John Shook – Lean Enterprise institute
-told the story about bringing lean production techniques from Toyota in Japan to Fremont in NUMMI
-hiding problems is the most anti-lean thing you can do
-no problem is a problem! Find the problems.
-NUMMI is now the home of Tesla
-it all comes down to the fact it is a management system. We all want to be lean but it takes work!
-engage everyone in problem finding and continuous experimentation. Give everyone permission to fail.

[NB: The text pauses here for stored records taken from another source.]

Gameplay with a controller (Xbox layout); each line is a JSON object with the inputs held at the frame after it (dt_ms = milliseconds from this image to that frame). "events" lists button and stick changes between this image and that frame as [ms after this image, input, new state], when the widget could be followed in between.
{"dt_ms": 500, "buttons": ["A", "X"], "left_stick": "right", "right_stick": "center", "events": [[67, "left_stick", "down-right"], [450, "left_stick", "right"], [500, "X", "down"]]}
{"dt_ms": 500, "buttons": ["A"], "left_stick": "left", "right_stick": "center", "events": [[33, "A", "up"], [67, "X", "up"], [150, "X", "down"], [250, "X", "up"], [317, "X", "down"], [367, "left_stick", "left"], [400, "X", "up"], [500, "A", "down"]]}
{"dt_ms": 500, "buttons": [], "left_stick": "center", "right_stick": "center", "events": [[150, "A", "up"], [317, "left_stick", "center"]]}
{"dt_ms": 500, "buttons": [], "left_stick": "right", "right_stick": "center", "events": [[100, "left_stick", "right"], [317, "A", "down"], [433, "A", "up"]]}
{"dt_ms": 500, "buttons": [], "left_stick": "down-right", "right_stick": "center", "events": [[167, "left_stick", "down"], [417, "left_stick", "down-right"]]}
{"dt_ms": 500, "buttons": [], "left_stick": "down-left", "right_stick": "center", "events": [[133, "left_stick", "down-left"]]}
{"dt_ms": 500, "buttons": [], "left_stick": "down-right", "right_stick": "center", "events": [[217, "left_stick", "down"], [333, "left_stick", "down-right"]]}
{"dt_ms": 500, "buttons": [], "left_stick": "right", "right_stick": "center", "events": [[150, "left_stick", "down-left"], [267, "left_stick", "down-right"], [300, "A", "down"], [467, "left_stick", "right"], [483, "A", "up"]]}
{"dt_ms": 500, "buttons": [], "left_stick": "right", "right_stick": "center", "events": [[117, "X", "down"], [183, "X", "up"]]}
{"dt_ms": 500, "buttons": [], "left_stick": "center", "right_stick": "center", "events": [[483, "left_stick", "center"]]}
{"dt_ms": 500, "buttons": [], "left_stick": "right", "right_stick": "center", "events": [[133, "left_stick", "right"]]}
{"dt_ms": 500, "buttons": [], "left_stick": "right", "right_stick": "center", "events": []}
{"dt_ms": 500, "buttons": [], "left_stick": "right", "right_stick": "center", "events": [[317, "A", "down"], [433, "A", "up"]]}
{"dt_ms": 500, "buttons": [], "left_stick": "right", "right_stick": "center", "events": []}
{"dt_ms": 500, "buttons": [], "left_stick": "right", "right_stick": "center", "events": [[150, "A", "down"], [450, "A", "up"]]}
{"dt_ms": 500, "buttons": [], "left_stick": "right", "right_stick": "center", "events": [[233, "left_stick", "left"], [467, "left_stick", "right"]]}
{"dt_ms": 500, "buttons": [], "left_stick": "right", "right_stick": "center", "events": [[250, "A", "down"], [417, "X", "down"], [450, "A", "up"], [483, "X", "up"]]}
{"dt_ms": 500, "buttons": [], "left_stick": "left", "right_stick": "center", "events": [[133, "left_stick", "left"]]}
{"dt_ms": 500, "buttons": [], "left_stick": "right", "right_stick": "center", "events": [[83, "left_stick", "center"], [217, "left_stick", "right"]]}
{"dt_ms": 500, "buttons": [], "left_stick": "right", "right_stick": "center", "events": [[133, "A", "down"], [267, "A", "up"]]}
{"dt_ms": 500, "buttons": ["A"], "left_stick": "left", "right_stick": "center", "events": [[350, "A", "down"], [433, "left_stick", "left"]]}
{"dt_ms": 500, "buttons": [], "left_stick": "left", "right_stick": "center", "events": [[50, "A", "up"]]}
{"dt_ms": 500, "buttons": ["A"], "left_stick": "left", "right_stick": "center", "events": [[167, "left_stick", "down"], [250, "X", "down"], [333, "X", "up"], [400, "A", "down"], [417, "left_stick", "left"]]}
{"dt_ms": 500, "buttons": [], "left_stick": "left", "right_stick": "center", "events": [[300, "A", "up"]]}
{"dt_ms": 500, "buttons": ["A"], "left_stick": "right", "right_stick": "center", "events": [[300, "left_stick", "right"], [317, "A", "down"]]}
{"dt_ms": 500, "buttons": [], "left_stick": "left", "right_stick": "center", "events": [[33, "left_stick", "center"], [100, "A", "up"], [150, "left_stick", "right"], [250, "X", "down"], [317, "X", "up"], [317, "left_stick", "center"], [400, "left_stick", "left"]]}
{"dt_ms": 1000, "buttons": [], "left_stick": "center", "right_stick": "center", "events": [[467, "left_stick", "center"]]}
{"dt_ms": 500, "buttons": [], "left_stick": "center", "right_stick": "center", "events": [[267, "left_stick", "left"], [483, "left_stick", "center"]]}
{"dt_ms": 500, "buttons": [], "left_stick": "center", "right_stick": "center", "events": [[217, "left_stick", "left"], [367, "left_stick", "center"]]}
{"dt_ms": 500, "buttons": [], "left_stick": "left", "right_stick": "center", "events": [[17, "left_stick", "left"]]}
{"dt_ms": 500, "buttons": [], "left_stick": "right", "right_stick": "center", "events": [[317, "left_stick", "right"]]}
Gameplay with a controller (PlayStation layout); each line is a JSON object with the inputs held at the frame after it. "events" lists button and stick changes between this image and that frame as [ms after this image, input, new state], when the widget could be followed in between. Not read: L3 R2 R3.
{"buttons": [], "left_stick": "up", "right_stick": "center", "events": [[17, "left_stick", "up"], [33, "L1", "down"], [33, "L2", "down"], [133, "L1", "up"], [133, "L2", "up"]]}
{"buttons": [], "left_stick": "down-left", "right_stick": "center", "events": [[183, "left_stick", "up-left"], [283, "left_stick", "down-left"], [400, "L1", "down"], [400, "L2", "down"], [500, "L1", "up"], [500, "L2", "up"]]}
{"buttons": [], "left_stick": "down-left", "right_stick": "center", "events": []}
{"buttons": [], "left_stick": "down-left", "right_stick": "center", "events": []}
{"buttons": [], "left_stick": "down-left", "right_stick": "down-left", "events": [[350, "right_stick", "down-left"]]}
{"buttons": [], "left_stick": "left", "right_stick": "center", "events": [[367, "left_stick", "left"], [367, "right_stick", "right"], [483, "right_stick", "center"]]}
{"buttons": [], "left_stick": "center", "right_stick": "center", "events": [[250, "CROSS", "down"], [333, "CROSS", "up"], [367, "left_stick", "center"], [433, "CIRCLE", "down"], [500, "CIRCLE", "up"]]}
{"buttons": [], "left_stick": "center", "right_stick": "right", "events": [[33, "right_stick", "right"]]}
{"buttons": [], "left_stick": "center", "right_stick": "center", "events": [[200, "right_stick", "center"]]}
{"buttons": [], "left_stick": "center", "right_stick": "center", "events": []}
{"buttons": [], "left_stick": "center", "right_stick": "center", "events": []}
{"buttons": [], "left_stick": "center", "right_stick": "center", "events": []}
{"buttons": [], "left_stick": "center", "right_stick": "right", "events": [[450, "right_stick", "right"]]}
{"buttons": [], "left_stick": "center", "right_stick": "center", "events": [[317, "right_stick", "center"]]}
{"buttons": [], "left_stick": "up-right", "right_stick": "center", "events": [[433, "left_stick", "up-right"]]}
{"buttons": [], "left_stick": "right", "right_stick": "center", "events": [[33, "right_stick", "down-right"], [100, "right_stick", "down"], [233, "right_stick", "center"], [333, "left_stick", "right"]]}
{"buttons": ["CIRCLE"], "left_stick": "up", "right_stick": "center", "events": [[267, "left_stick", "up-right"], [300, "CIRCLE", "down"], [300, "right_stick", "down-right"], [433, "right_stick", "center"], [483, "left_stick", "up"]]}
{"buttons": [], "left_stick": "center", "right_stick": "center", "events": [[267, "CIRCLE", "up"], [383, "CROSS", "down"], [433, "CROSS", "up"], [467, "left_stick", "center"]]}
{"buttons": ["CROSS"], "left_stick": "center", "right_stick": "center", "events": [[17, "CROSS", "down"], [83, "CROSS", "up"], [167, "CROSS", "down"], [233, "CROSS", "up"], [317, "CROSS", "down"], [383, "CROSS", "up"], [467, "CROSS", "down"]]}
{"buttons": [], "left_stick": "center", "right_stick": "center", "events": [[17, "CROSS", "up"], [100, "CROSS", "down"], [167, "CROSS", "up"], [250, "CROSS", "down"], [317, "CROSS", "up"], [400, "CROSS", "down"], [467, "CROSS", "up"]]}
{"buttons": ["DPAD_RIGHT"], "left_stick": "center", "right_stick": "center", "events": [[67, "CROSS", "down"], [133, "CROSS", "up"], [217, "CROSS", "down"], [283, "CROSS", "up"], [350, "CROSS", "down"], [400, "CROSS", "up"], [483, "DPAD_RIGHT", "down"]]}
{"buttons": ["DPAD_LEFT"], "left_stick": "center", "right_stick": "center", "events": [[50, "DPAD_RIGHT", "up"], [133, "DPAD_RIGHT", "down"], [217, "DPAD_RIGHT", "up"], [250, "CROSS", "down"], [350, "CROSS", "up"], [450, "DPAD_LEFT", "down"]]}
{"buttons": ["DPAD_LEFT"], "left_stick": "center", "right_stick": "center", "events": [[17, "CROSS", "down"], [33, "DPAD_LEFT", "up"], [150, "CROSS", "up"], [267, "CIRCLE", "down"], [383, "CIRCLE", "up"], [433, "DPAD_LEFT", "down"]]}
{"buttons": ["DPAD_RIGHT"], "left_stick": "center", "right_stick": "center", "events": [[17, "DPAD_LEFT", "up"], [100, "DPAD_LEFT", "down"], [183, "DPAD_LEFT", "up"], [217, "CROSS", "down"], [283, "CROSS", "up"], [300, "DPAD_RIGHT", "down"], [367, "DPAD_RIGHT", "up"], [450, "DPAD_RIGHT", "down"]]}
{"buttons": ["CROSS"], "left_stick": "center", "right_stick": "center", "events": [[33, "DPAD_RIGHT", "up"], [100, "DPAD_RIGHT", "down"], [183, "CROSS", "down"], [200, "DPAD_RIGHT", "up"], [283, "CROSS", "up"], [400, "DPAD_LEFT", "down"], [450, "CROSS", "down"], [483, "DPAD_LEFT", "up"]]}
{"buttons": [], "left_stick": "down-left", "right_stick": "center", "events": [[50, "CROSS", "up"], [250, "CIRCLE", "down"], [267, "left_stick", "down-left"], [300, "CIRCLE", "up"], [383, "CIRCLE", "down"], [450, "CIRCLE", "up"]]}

Patrick Vlaskovits – Superpowered
-talking about the graveyard of good ideas
-most startups fail
-even penicillin failed initially
-what is the secret that successful innovators know that we don’t?
-the medium is the message. How your customers learn about your product is part of your product. How they experience it is part of your product development.
-context matters! It influences how we think about products.
-it isn’t enough to have an innovative product. The more innovative the product, the more innovative the medium needs to be.
-you need a symbiotic relationship between the product and the medium
-find a medium, create one or hack one
-all great innovators understand this intuitively
-you cannot farm this out to a marketing team. You cannot. Determine the appropriate medium to give you that hockey stick growth.
@PV

Brad Smith – Intuit
-the journey of lean startup inside Intuit over the past four years
-still learning!
-how do you introduce lean into your culture and influence it to embrace lean
-make innovation everyone’s job. Create an environment where innovation comes through every single day
-getting to yes is the critical goal with speed as the currency. HR, legal, etc are there to help get to yes as fast as possible
-get out of the way – the bottleneck is always at the top of the bottle!
-create an environment where you recognize your role is to empower the team.
-leaders issue challenges and then encourage teams to get to the end result. As a leader, don’t push your opinion. Ask what the leap of faith assumptions and test them so everyone can learn.
-try to reduce touch points
-interesting that Intuit has created their own system for “investment readiness level” but they don’t call it that. They are called horizons (horizon planning) and projects graduate from 3 to 2 to 1.
-also very insightful that the talent for the teams at each horizon is different. Each has a different role to play and an interest for that type of role.
-a grand challenge has to be bigger than a single product can solve. Push people into their learning zone and be a better person.
-paint the big vision and get the hell out of the way

Drew McManus – Pivotal Labs
-roles and responsibility discussions are a symptom of conflict. This all sucks and manufactures silos.
-you will have overlap and in many cases it can be good. Use the goals of the team not the individual roles as the guide. The overlap areas provide the biggest area of collaboration
-this requires a certain level of maturity on the team. You need to have trust and communication
-if people are stepping on toes, start the communication rather than pulling out the rule book. Be the model leader.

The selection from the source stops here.